WORK ITEM ▸ Return each line below holding the string "yChannelSelector".

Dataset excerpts

═══

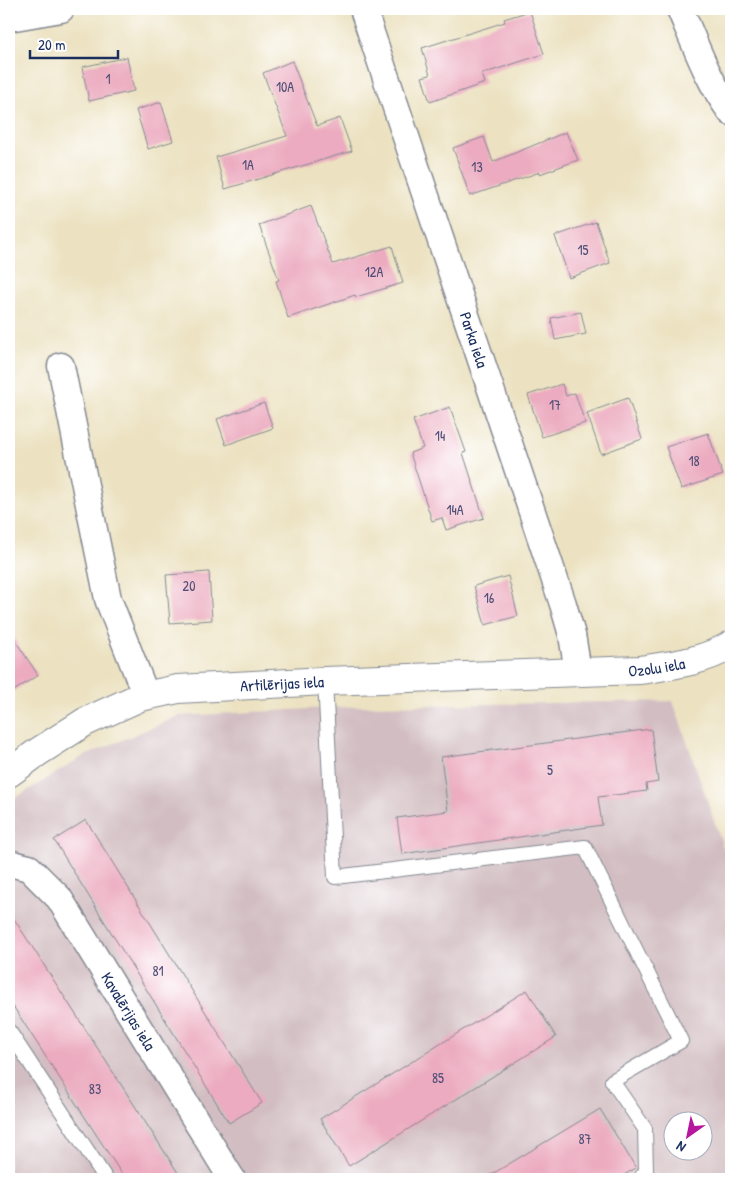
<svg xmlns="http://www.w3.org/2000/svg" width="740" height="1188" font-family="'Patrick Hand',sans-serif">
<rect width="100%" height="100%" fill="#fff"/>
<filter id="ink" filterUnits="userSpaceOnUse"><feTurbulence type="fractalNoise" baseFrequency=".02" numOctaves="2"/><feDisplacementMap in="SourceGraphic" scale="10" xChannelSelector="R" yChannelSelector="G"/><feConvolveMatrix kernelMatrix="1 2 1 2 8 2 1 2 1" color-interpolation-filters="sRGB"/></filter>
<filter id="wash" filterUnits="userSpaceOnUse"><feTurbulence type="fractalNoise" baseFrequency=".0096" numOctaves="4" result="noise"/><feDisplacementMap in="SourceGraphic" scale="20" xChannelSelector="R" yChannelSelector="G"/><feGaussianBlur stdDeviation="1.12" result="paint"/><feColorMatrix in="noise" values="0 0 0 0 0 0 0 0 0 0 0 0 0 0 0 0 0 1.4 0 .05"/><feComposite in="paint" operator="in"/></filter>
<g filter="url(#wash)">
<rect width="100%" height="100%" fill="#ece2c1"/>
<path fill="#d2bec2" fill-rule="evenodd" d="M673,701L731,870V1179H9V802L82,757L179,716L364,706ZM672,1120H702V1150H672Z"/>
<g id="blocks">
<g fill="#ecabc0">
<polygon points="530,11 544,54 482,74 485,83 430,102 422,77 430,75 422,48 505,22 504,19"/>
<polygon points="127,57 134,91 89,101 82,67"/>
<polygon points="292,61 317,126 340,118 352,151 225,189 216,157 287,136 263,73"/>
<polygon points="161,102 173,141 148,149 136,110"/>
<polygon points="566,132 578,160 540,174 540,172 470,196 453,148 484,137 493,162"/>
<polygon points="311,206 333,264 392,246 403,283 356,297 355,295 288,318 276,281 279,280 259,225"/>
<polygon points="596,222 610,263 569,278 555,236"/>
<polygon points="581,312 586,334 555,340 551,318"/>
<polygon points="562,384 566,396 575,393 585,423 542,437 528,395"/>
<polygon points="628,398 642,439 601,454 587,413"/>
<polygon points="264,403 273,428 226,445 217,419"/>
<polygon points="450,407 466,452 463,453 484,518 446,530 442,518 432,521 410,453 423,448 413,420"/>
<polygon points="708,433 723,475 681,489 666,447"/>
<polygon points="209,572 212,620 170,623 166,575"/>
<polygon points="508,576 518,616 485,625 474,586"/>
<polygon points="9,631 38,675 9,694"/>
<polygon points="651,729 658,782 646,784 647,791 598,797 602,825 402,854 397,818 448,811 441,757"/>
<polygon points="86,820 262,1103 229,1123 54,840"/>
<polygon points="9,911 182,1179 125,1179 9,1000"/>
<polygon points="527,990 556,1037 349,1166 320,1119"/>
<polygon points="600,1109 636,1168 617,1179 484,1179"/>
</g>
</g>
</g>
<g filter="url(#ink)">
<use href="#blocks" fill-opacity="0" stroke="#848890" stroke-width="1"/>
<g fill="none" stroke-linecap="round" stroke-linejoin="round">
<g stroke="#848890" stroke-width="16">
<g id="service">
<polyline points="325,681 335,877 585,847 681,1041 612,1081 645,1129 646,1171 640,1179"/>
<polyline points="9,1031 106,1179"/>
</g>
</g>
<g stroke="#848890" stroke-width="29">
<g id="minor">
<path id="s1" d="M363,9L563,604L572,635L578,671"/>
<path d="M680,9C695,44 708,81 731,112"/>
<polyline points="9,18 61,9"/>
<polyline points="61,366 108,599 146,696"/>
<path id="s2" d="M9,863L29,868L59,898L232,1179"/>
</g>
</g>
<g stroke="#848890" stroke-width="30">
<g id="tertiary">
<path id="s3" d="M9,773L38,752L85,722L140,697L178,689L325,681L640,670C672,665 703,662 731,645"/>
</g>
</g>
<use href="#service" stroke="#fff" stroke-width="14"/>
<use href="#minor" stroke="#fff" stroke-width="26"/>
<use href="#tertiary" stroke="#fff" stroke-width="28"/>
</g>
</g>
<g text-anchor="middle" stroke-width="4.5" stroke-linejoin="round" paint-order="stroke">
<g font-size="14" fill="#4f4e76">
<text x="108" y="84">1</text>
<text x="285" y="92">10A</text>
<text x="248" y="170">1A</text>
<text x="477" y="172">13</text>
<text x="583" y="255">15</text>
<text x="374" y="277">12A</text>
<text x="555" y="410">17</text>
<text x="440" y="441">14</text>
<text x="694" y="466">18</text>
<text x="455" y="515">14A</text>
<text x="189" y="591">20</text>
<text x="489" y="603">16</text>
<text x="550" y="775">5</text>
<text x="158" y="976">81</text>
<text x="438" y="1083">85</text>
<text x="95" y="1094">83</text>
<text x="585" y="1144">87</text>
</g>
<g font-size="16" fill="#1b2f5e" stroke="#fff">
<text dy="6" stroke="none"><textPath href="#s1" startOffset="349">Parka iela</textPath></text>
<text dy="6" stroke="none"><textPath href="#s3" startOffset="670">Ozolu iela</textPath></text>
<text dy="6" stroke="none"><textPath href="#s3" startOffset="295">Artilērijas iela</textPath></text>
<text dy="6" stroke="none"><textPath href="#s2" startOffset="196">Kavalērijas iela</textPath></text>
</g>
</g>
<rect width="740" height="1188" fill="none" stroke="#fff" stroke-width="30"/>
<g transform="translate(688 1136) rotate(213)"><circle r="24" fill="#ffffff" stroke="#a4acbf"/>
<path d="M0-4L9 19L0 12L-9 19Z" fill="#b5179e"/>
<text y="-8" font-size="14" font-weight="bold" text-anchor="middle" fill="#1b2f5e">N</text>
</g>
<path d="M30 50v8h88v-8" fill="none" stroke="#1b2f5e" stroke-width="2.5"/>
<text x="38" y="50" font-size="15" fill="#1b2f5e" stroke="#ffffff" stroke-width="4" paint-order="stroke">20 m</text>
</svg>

═══

ANSWER SECTION ▸
<filter id="ink" filterUnits="userSpaceOnUse"><feTurbulence type="fractalNoise" baseFrequency=".02" numOctaves="2"/><feDisplacementMap in="SourceGraphic" scale="10" xChannelSelector="R" yChannelSelector="G"/><feConvolveMatrix kernelMatrix="1 2 1 2 8 2 1 2 1" color-interpolation-filters="sRGB"/></filter>
<filter id="wash" filterUnits="userSpaceOnUse"><feTurbulence type="fractalNoise" baseFrequency=".0096" numOctaves="4" result="noise"/><feDisplacementMap in="SourceGraphic" scale="20" xChannelSelector="R" yChannelSelector="G"/><feGaussianBlur stdDeviation="1.12" result="paint"/><feColorMatrix in="noise" values="0 0 0 0 0 0 0 0 0 0 0 0 0 0 0 0 0 1.4 0 .05"/><feComposite in="paint" operator="in"/></filter>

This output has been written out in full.